» **What to work on**: Go through the material under this sentence. Return every line holding "will".

» **Extracted entries**:
########################################

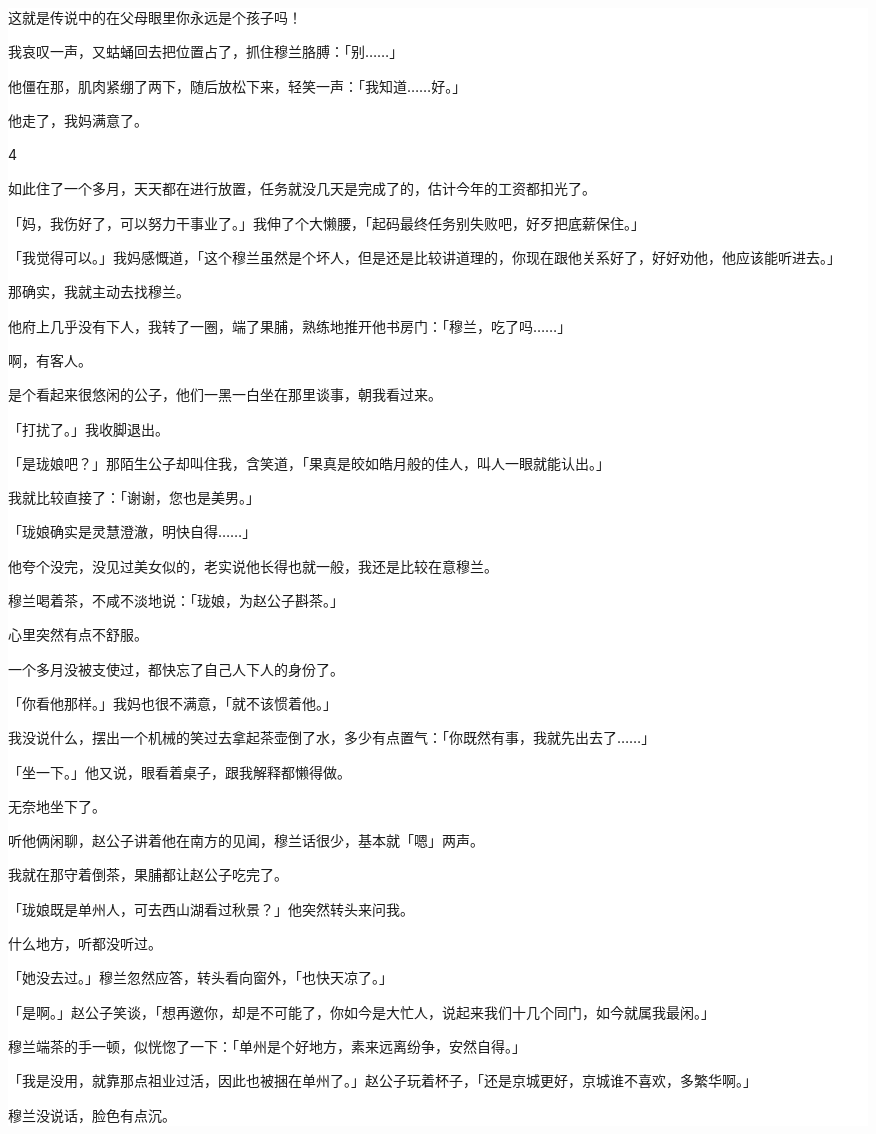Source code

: 这就是传说中的在父母眼里你永远是个孩子吗！

我哀叹一声，又蛄蛹回去把位置占了，抓住穆兰胳膊：「别……」

他僵在那，肌肉紧绷了两下，随后放松下来，轻笑一声：「我知道……好。」

他走了，我妈满意了。

4

如此住了一个多月，天天都在进行放置，任务就没几天是完成了的，估计今年的工资都扣光了。

「妈，我伤好了，可以努力干事业了。」我伸了个大懒腰，「起码最终任务别失败吧，好歹把底薪保住。」

「我觉得可以。」我妈感慨道，「这个穆兰虽然是个坏人，但是还是比较讲道理的，你现在跟他关系好了，好好劝他，他应该能听进去。」

那确实，我就主动去找穆兰。

他府上几乎没有下人，我转了一圈，端了果脯，熟练地推开他书房门：「穆兰，吃了吗……」

啊，有客人。

是个看起来很悠闲的公子，他们一黑一白坐在那里谈事，朝我看过来。

「打扰了。」我收脚退出。

「是珑娘吧？」那陌生公子却叫住我，含笑道，「果真是皎如皓月般的佳人，叫人一眼就能认出。」

我就比较直接了：「谢谢，您也是美男。」

「珑娘确实是灵慧澄澈，明快自得……」

他夸个没完，没见过美女似的，老实说他长得也就一般，我还是比较在意穆兰。

穆兰喝着茶，不咸不淡地说：「珑娘，为赵公子斟茶。」

心里突然有点不舒服。

一个多月没被支使过，都快忘了自己人下人的身份了。

「你看他那样。」我妈也很不满意，「就不该惯着他。」

我没说什么，摆出一个机械的笑过去拿起茶壶倒了水，多少有点置气：「你既然有事，我就先出去了……」

「坐一下。」他又说，眼看着桌子，跟我解释都懒得做。

无奈地坐下了。

听他俩闲聊，赵公子讲着他在南方的见闻，穆兰话很少，基本就「嗯」两声。

我就在那守着倒茶，果脯都让赵公子吃完了。

「珑娘既是单州人，可去西山湖看过秋景？」他突然转头来问我。

什么地方，听都没听过。

「她没去过。」穆兰忽然应答，转头看向窗外，「也快天凉了。」

「是啊。」赵公子笑谈，「想再邀你，却是不可能了，你如今是大忙人，说起来我们十几个同门，如今就属我最闲。」

穆兰端茶的手一顿，似恍惚了一下：「单州是个好地方，素来远离纷争，安然自得。」

「我是没用，就靠那点祖业过活，因此也被捆在单州了。」赵公子玩着杯子，「还是京城更好，京城谁不喜欢，多繁华啊。」

穆兰没说话，脸色有点沉。
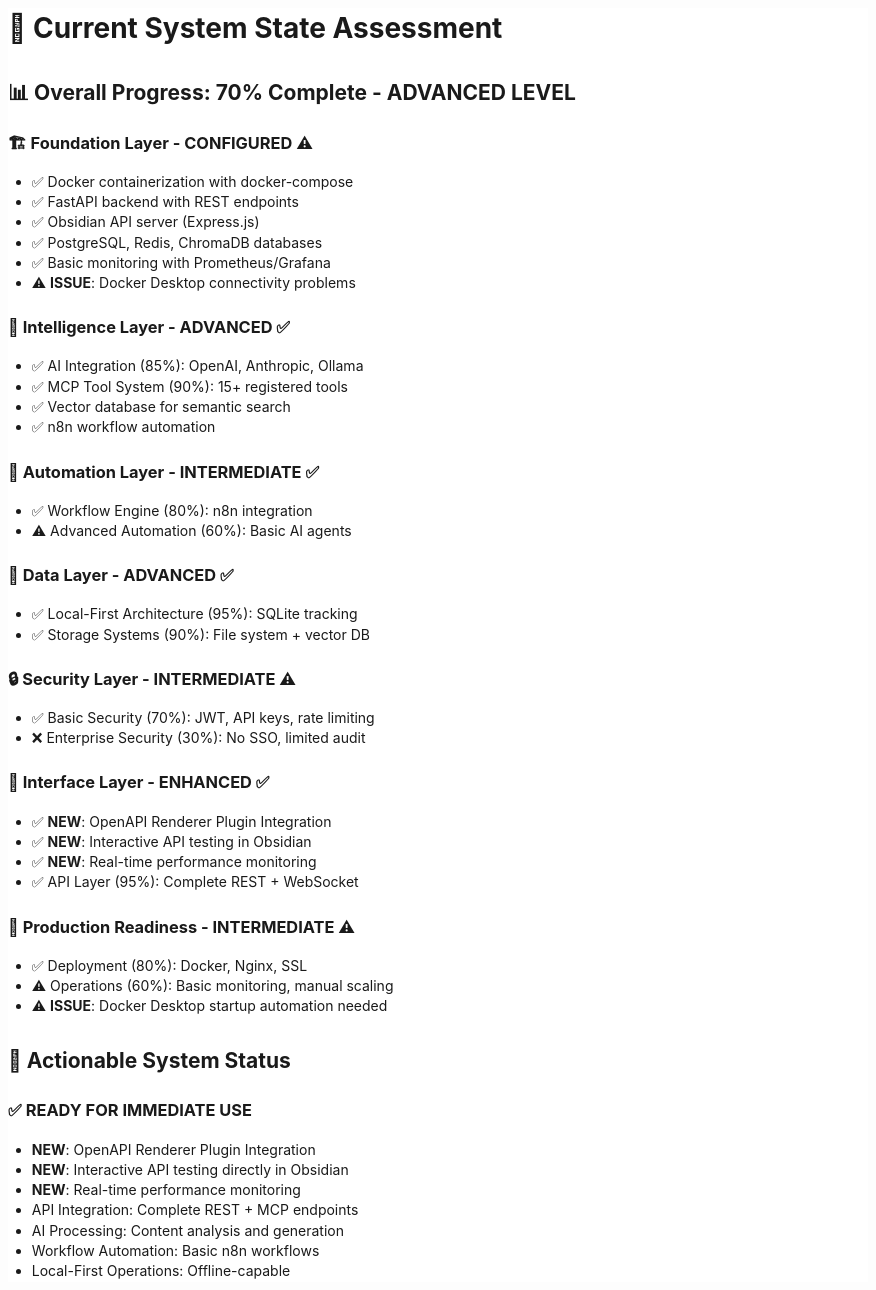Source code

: 
# 🎯 Current System State Assessment

## 📊 **Overall Progress: 70% Complete - ADVANCED LEVEL**

### 🏗️ **Foundation Layer - CONFIGURED ⚠️**
- ✅ Docker containerization with docker-compose
- ✅ FastAPI backend with REST endpoints  
- ✅ Obsidian API server (Express.js)
- ✅ PostgreSQL, Redis, ChromaDB databases
- ✅ Basic monitoring with Prometheus/Grafana
- ⚠️ **ISSUE**: Docker Desktop connectivity problems

### 🧠 **Intelligence Layer - ADVANCED ✅**
- ✅ AI Integration (85%): OpenAI, Anthropic, Ollama
- ✅ MCP Tool System (90%): 15+ registered tools
- ✅ Vector database for semantic search
- ✅ n8n workflow automation

### 🔄 **Automation Layer - INTERMEDIATE ✅**
- ✅ Workflow Engine (80%): n8n integration
- ⚠️ Advanced Automation (60%): Basic AI agents

### 💾 **Data Layer - ADVANCED ✅**
- ✅ Local-First Architecture (95%): SQLite tracking
- ✅ Storage Systems (90%): File system + vector DB

### 🔒 **Security Layer - INTERMEDIATE ⚠️**
- ✅ Basic Security (70%): JWT, API keys, rate limiting
- ❌ Enterprise Security (30%): No SSO, limited audit

### 📱 **Interface Layer - ENHANCED ✅**
- ✅ **NEW**: OpenAPI Renderer Plugin Integration
- ✅ **NEW**: Interactive API testing in Obsidian
- ✅ **NEW**: Real-time performance monitoring
- ✅ API Layer (95%): Complete REST + WebSocket

### 🚀 **Production Readiness - INTERMEDIATE ⚠️**
- ✅ Deployment (80%): Docker, Nginx, SSL
- ⚠️ Operations (60%): Basic monitoring, manual scaling
- ⚠️ **ISSUE**: Docker Desktop startup automation needed

## 🎯 **Actionable System Status**

### **✅ READY FOR IMMEDIATE USE**
- **NEW**: OpenAPI Renderer Plugin Integration
- **NEW**: Interactive API testing directly in Obsidian
- **NEW**: Real-time performance monitoring
- API Integration: Complete REST + MCP endpoints
- AI Processing: Content analysis and generation
- Workflow Automation: Basic n8n workflows
- Local-First Operations: Offline-capable
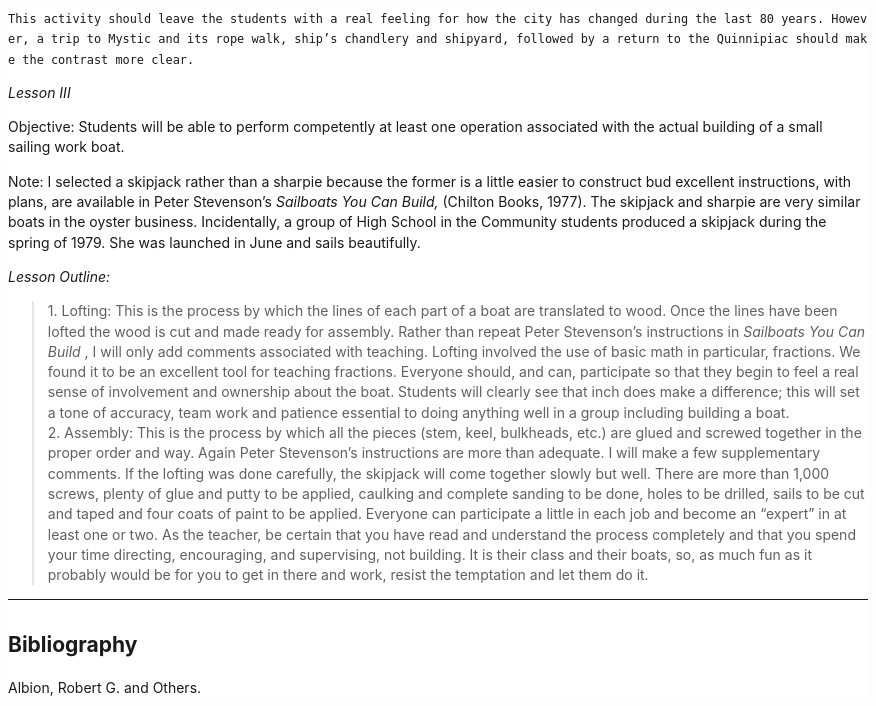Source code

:     This activity should leave the students with a real feeling for how the city has changed during the last 80 years. However, a trip to Mystic and its rope walk, ship’s chandlery and shipyard, followed by a return to the Quinnipiac should make the contrast more clear.
   </dt>
  </dl>
 </blockquote>
 <p>
  <i>
   Lesson III
  </i>
 </p>
 <p>
  Objective: Students will be able to perform competently at least one operation associated with the actual building of a small sailing work boat.
 </p>
 <p>
  Note: I selected a skipjack rather than a sharpie because the former is a little easier to construct bud excellent instructions, with plans, are available in Peter Stevenson’s
  <i>
   Sailboats You Can Build,
  </i>
  (Chilton Books, 1977). The skipjack and sharpie are very similar boats in the oyster business. Incidentally, a group of High School in the Community students produced a skipjack during the spring of 1979. She was launched in June and sails beautifully.
 </p>
<p>
  <i>
   Lesson Outline:
  </i>
 </p>
<blockquote>
  <dl>
   <dt>
    1. Lofting: This is the process by which the lines of each part of a boat are translated to wood. Once the lines have been lofted the wood is cut and made ready for assembly. Rather than repeat Peter Stevenson’s instructions in
    <i>
     Sailboats You Can Build
    </i>
    , I will only add comments associated with teaching. Lofting involved the use of basic math in particular, fractions. We found it to be an excellent tool for teaching fractions. Everyone should, and can, participate so that they begin to feel a real sense of involvement and ownership about the boat. Students will clearly see that inch does make a difference; this will set a tone of accuracy, team work and patience essential to doing anything well in a group including building a boat.
    <dt>
     2. Assembly: This is the process by which all the pieces (stem, keel, bulkheads, etc.) are glued and screwed together in the proper order and way. Again Peter Stevenson’s instructions are more than adequate. I will make a few supplementary comments. If the lofting was done carefully, the skipjack will come together slowly but well. There are more than 1,000 screws, plenty of glue and putty to be applied, caulking and complete sanding to be done, holes to be drilled, sails to be cut and taped and four coats of paint to be applied. Everyone can participate a little in each job and become an “expert” in at least one or two. As the teacher, be certain that you have read and understand the process completely and that you spend your time directing, encouraging, and supervising, not building. It is their class and their boats, so, as much fun as it probably would be for you to get in there and work, resist the temptation and let them do it.
    </dt>
   </dt>
  </dl>
 </blockquote>
 <hr/>
 <h2>
  Bibliography
 </h2>
 Albion, Robert G. and Others.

########################################

» **Output of the exercise**:
  Objective: Students will be able to perform competently at least one operation associated with the actual building of a small sailing work boat.
    , I will only add comments associated with teaching. Lofting involved the use of basic math in particular, fractions. We found it to be an excellent tool for teaching fractions. Everyone should, and can, participate so that they begin to feel a real sense of involvement and ownership about the boat. Students will clearly see that inch does make a difference; this will set a tone of accuracy, team work and patience essential to doing anything well in a group including building a boat.
     2. Assembly: This is the process by which all the pieces (stem, keel, bulkheads, etc.) are glued and screwed together in the proper order and way. Again Peter Stevenson’s instructions are more than adequate. I will make a few supplementary comments. If the lofting was done carefully, the skipjack will come together slowly but well. There are more than 1,000 screws, plenty of glue and putty to be applied, caulking and complete sanding to be done, holes to be drilled, sails to be cut and taped and four coats of paint to be applied. Everyone can participate a little in each job and become an “expert” in at least one or two. As the teacher, be certain that you have read and understand the process completely and that you spend your time directing, encouraging, and supervising, not building. It is their class and their boats, so, as much fun as it probably would be for you to get in there and work, resist the temptation and let them do it.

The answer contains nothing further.